Estimant que la privatisation de la gestion de l'eau à Grenoble, en juillet 1989, était le prix à payer par anticipation à la Lyonnaise des eaux pour obtenir de cette société l'apurement des dettes du Dauphiné News, journal électoral d'Alain Carignon, le juge Philippe Courroye contraignait celui-ci à la démission de son poste de ministre (RPR) de la Communication en juillet et le faisait incarcérer le 12 octobre. Cette décision était confirmée le 28 octobre par la chambre d'accusation de la cour d'appel de Lyon. Le 14 octobre, le juge Van Ruymbeke obligeait à son tour Gérard Longuet, ministre PR de l'Industrie, des Postes et Télécommunications et du Commerce extérieur, à renoncer à ses fonctions, le magistrat mettant en question le coût réel des travaux réalisés dans la villa que le ministre possède à Saint-Tropez, ainsi que les modalités de leurs règlements. Enfin, les 12 et 14 novembre, le juge Éric Halphen contraignait Michel Roussin, ministre RPR de la Coopération et ancien directeur de cabinet de Jacques Chirac à la mairie de Paris, à se retirer du gouvernement, avant de le mettre en examen « pour recel d'abus de biens sociaux » dans le cadre d'une possible affaire de fausses factures concernant les HLM de la ville de Paris et le financement du RPR.

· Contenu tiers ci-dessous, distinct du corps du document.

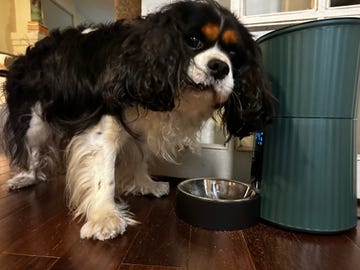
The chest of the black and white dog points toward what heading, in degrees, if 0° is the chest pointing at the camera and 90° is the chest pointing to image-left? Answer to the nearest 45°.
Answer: approximately 315°

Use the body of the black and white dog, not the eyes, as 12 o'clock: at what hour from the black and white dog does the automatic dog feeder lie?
The automatic dog feeder is roughly at 11 o'clock from the black and white dog.
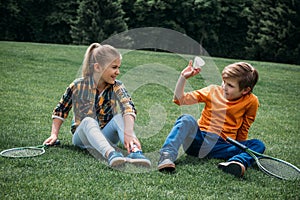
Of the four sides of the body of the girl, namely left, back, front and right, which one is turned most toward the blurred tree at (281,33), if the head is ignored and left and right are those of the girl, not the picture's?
left

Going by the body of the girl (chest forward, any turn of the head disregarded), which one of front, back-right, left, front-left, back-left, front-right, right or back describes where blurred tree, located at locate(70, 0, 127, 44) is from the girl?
back-left

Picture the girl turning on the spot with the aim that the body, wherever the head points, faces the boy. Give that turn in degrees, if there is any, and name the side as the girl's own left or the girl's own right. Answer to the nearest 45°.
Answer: approximately 45° to the girl's own left

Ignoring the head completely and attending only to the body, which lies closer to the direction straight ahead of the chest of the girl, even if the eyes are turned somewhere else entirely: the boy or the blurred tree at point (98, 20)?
the boy

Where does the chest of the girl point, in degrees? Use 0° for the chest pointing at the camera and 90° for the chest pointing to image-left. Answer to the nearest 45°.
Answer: approximately 315°
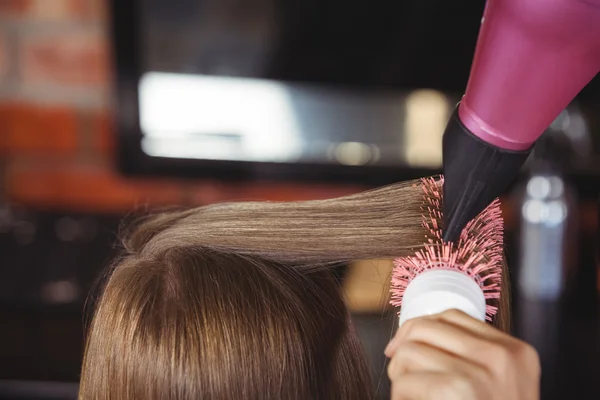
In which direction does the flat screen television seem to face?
toward the camera
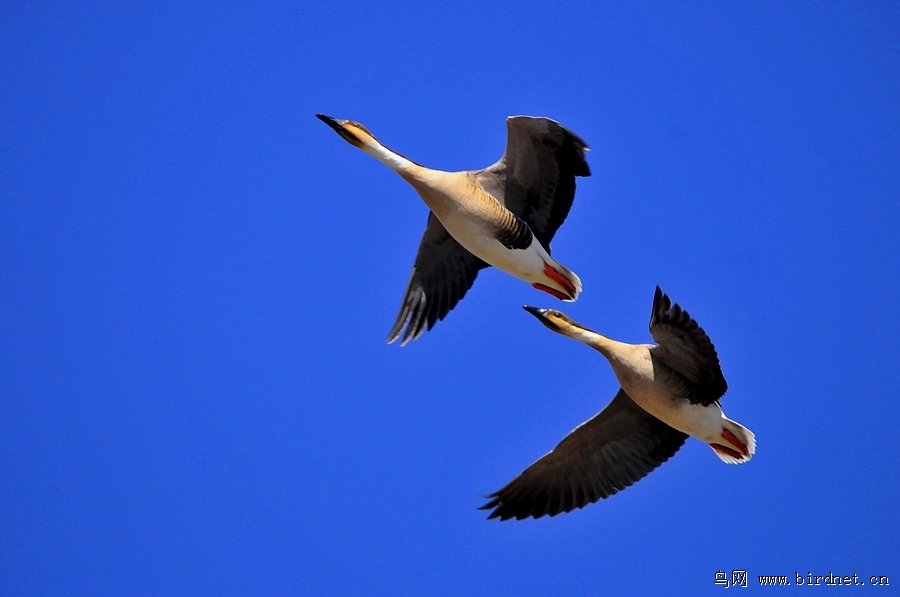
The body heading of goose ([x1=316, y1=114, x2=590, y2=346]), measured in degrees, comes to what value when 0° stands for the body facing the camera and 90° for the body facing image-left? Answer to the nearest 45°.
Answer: approximately 90°

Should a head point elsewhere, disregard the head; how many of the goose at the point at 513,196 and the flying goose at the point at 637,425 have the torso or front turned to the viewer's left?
2

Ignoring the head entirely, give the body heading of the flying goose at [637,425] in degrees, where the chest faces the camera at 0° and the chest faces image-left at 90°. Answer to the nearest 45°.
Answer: approximately 90°
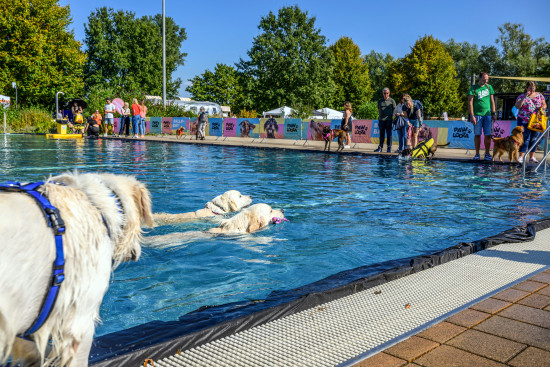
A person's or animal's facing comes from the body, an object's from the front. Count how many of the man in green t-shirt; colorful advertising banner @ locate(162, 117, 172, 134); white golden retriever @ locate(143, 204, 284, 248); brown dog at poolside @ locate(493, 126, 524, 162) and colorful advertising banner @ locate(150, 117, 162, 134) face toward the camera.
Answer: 3

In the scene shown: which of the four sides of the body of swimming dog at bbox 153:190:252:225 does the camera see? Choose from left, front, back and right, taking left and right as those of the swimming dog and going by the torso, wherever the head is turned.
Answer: right

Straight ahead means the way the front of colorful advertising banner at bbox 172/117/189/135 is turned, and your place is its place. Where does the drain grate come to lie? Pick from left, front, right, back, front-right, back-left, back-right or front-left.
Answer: front

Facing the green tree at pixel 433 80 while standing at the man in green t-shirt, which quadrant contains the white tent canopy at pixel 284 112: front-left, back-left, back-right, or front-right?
front-left

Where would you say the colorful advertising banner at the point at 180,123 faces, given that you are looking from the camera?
facing the viewer

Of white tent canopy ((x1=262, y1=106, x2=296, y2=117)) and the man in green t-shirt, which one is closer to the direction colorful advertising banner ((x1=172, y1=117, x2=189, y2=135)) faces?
the man in green t-shirt

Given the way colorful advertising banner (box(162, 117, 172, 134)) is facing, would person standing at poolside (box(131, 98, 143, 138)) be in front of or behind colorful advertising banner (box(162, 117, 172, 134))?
in front

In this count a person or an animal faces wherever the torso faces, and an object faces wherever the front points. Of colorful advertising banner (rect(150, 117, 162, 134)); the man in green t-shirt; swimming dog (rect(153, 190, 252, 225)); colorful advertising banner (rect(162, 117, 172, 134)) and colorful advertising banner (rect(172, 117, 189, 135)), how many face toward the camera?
4

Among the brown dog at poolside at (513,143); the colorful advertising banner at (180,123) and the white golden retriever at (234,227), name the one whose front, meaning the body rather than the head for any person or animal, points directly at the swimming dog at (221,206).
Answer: the colorful advertising banner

La vague judiciaire touche également plusieurs chefs de très grandes entreprises. Du 27 mai au 7 juin, Didier Pineau-Valencienne, P-DG de Schneider, est incarcéré à Bruxelles et inculpé notamment d'escroquerie et d'abus de confiance au détriment des petits actionnaires d'outre-Quiévrain. Le 31 mai, c'était au tour de Pierre Berge, le patron de Saint-Laurent, d'être mis en examen pour délit d'initié. Son homologue à la tête d'Alcatel-Alsthom, Pierre Suard, est soumis à la même mesure, alors que son entreprise est impliquée dans une affaire de surfacturation aux dépens de France Telecom. D'autres responsables économiques sont mis en cause dans le cadre d'affaires à connotation nettement plus politique : le banquier Jean-Marc Vernes est entendu le 14 juin par le célèbre juge Antonio Di Pietro à propos de l'affaire Enimont (distribution de dessous-de-table aux partis italiens) ; le P-DG de Saint-Gobain, Jean-Louis Beffa, est mis en examen le 6 septembre parce qu'une de ses filiales, Pont-à-Mousson, est soupçonnée de participation au financement occulte du PR.

Les solutions

La liste des hommes politiques et des hommes d'affaires impliqués est longue. Elle est si longue que leur simple énumération suffit à ébranler le crédit de l'État et à miner l'audience internationale des grands groupes français. Il fallait réagir. Ainsi, quatre grands groupes du bâtiment et des travaux publics le firent dès le 18 octobre en s'engageant « à ne contribuer au financement des partis politiques et des candidats aux élections qu'en respectant la législation ». C'était avouer ne jamais avoir respecté les lois du 15 janvier 1991 et du 19 décembre 1992. Par ailleurs, plusieurs voix s'élevèrent pour que l'éthique des affaires soit enseignée dans les écoles de commerce. De leur côté, les élus commencèrent à réclamer des dispositions légales plus contraignantes. Dès le 24 août, le garde des Sceaux, Pierre Méhaignerie, faisait adopter par le conseil des ministres un projet de loi étendant la notion de blanchiment de capitaux à l'argent provenant de la fraude fiscale et de la corruption, avec une peine de 5 ans de prison et 2,5 millions de francs d'amende pour les contrevenants.